Plus they don’t get to keep the deal for ‘perpetuity’ – they only get to claim losses against other income for as long as they have losses on the investment and there is little point in continuing to do that if the expectation of excessive capital gains fades. As you note the expectation of excessive gains on existing property are like to subside if new investors in existing property cannot claim losses against wage and salary income.
Those who wish to be able to claim losses on investment property against other income, whether they be rich or poor, will be able to do so if they buy new property. But realistically this will only happen if the prospects of large capital gains on new property appear likely and that is also very doubtful as new housing, like new cars, tends to lose value once it has lost that new house smell. So investors in new housing are likely to be rental yield bounty hunters.
You say that tilting the table towards new builds might result in an oversupply. Well the vacancy rates in most Australian capital cities across a range of housing stock demonstrate that an oversupply is not a current problem and has not been a problem in recorded memory. Lets worry about that if it happens – oversupply is something often spoken of but rarely seen. And if it does happen, it will be a temporary issue and one that is easily dealt with by allowing a few more migrants or refugees in for a few months.
Building for the sake of building is not solution but it is a solution to a problem that currently exists – cat’s bum tight vacancy rates across the country.
The issue of who gets the benefit of the losses claimed against other income is a red herring. The issue is not really who gets to claim those losses and whether they are rich or poor. The point is that claiming those losses is just a small part of why people invest in property. They are not investing to have up to half their losses repaid by the tax man. They are investing in the hope of making excessive capital gains. Limiting their ability to reduce their losses along the way to excessive capital gains takes some of the sweetness out of the deal but the big money they are after remains the capital gains and it likely that excessive investment in real estate will continue while the promise of those gains appears likely.

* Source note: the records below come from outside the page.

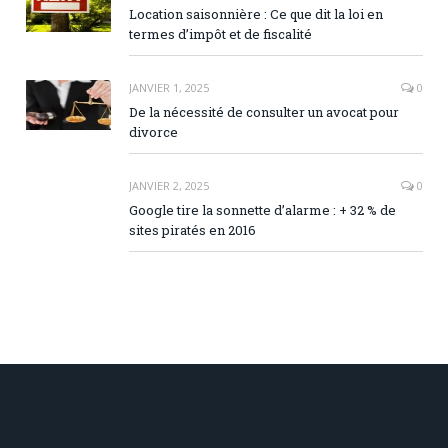
Location saisonnière : Ce que dit la loi en
termes d’impôt et de fiscalité
JANVIER 1, 2025
0
De la nécessité de consulter un avocat pour
divorce
JANVIER 2, 2025
0
Google tire la sonnette d’alarme : + 32 % de
sites piratés en 2016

And as we know the main determinant of that is in the hands of the RBA and APRA and how much cheap bank created money they allow to be sprayed in the direction of the property market.
And that is ultimately why fiddling with negative gearing is not going to pop any bubble.
At best it will knock a bit of foam off the property investors beer and reduce the rate of increase of property prices – maybe.
Even the reduction in the CGT discount may only knock a bit more foam off – after all a discount on 25% of the gain is better than no discount at all.
Ultimately the only things that can really pop the bubble are:
1. The RBA and APRA forcing up the price of house hold debt and that seems unlikely as they love their household debt bubble.
2. The demand of households to hold debt crashes – regardless of how tempting the RBA drives the mortgage debt “bait rates”.
3. There is an oversupply of property across a range of markets – and that is not something to be worried about as a bit of oversupply will help maintain downward pressure on prices and if we got really worried about it we can fix that with some migration or humanitarian intake.